» DOCUMENT PASSAGE

In March 1998, months before he was supposed to graduate high school and head off to Florida State University, then-18-year-old Eric Brody was driving home from his job at Sports Authority in the Sawgrass Mills Mall. Around the same time, a Broward Sheriff's Office deputy named Christopher Thieman left his girlfriend and headed for work. He was late. When Thieman's speeding cruiser slammed into Brody's 1982 AMC Concord, Brody's skull smashed into the passenger door, sending him into a six-week coma and leaving him disabled for life. Today, he lives mostly in a wheelchair and is cared for by his elderly parents.
The nasty legal maneuvering began shortly after the accident and has continued for 11 years.
According to Brody's Tallahassee attorney, Lance Block, there were six times between November 2002 and February 2003 that the Brody family offered to settle with BSO's insurance company for the policy limit of $3 million, but the company wouldn't agree to that, so Brody was forced to go to trial. Block says the insurance company finally came around and did offer to settle -- on the morning the trial got scheduled. But by then, Brody's medical bills were $1.5 million, so they proceeded to court, and in 2005, a jury awarded him a monster verdict of $30 million.
But Brody can't get that money. Why?
Because BSO is a government agency that enjoys protections of sovereign
immunity. Even if a jury awards a big settlement, the government won't
pay it unless the state Legislature votes on a claims bill to go ahead
and pay it out. The sovereign immunity mechanism is in place to protect
taxpayers' money, so the state doesn't go broke from lawsuits
it loses.
Block says the insurance company knew this would
happen all along -- that's why it didn't settle in the first place. He
says company representatives were blatant about it: "The company
repeatedly told us that the reason it wouldn't offer the money was
because it believed we would never get a claims bill passed."
Now,
state legislators have introduced bills in both the House and Senate to
help get Brody his judgment money. The House Special Master (who
reviews cases and advises legislators how to vote) has said Brody
deserves it, irrespective of this being a tight budget year.
Here's where lobbying comes into play. Financial disclosure records
show that both the company handling the insurance claim (RiverStone
Claims Management) and the BSO have hired the high-powered firm of
Greenberg Traurig for lobbying in the past year. In a committee meeting
March 30, Greenberg Traurig lawyer Barry Richard told legislators that
if they passed the bill and gave Brody his money, it would come out of
the BSO budget and the sheriff would in turn have to make huge cuts in
services, either laying off 300 deputies, closing five fire stations,
or shutting down the county jail. He argued that sovereign immunity was
in place precisely for cases like this, to put "a reasonable limit upon
the public treasury."
Brody's lawyer argues that that's fearmongering. Block says BSO shouldn't be on the same
side as the insurance company -- in fact, BSO should be going after the
insurance company on a bad faith claim because the insurance company,
by not settling the case early on, forced the case to go to trial and
forced BSO to incur the $30 million judgment. BSO, he says, shouldn't
have to pay one dime.

[Stored entries]
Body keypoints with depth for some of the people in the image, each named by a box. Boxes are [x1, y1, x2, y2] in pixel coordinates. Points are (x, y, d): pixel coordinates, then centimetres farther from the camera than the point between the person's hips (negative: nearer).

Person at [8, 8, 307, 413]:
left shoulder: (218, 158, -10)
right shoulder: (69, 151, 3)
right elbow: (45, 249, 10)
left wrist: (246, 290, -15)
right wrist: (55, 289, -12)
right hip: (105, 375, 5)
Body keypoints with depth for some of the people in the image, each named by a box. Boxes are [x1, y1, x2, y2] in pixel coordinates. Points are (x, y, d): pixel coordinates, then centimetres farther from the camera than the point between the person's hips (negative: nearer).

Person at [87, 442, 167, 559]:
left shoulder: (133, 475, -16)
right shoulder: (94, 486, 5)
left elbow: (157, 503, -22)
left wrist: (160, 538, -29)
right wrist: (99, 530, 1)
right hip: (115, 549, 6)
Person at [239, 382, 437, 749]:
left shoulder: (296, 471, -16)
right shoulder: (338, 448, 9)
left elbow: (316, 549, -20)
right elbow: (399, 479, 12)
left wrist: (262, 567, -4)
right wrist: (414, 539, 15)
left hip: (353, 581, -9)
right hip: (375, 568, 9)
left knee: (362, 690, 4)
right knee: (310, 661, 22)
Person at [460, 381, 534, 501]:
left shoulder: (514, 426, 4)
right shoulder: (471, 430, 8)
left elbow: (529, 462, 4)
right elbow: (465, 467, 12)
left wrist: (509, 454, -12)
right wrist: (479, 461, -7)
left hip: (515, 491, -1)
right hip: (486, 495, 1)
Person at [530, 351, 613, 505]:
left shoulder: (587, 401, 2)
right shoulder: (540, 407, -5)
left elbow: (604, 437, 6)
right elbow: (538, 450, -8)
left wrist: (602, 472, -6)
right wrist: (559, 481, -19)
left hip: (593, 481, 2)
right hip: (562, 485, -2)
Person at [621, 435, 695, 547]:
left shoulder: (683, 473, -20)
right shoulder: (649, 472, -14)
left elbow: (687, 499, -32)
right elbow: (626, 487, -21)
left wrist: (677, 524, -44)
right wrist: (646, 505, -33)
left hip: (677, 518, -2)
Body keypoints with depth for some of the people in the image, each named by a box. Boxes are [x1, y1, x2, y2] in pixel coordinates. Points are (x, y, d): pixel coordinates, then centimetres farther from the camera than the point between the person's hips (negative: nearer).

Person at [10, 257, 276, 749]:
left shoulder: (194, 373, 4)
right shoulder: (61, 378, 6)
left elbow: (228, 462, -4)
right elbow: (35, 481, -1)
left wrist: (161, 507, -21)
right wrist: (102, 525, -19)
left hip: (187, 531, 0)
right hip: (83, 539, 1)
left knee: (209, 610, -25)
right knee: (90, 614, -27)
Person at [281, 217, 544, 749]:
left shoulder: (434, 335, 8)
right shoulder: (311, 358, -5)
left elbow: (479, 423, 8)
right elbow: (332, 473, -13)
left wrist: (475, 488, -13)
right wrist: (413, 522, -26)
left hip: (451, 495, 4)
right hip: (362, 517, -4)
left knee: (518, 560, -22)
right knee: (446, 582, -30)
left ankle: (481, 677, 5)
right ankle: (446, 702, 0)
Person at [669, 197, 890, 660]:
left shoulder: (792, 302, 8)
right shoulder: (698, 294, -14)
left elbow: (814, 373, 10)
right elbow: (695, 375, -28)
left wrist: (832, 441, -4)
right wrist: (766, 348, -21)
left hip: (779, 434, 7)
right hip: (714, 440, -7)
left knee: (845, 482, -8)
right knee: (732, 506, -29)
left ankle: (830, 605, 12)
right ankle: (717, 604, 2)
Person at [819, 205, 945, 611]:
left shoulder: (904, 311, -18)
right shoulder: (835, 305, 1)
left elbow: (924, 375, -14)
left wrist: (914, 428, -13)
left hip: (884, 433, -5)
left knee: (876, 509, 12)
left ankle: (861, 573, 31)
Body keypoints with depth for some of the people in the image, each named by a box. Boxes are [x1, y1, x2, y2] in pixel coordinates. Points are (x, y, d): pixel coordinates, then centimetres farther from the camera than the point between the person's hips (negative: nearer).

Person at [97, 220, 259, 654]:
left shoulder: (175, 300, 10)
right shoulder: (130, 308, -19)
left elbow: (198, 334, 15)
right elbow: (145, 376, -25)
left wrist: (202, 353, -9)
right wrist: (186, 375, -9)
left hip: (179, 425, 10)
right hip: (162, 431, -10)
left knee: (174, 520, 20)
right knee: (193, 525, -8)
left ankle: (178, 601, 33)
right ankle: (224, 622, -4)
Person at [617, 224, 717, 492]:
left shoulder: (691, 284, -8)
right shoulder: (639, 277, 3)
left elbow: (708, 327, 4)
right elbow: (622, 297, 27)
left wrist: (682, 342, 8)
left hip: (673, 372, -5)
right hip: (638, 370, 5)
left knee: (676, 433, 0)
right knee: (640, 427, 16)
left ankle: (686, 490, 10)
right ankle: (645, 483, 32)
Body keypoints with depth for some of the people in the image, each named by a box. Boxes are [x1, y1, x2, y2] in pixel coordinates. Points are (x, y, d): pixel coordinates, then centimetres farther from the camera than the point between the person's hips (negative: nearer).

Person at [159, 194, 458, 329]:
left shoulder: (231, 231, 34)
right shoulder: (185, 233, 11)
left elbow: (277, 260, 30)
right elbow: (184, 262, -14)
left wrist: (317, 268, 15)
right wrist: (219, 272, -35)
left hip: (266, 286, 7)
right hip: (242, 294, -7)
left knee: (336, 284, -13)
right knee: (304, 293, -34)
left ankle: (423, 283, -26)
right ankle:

» HOW TO COMPLETE THIS TASK
Quote word for word everything from "According to Brody's" down to "that money. Why?" in the article about Eric Brody's claim.

» SOLUTION TO THE PROBLEM
According to Brody's Tallahassee attorney, Lance Block, there were six times between November 2002 and February 2003 that the Brody family offered to settle with BSO's insurance company for the policy limit of $3 million, but the company wouldn't agree to that, so Brody was forced to go to trial. Block says the insurance company finally came around and did offer to settle -- on the morning the trial got scheduled. But by then, Brody's medical bills were $1.5 million, so they proceeded to court, and in 2005, a jury awarded him a monster verdict of $30 million.
But Brody can't get that money. Why?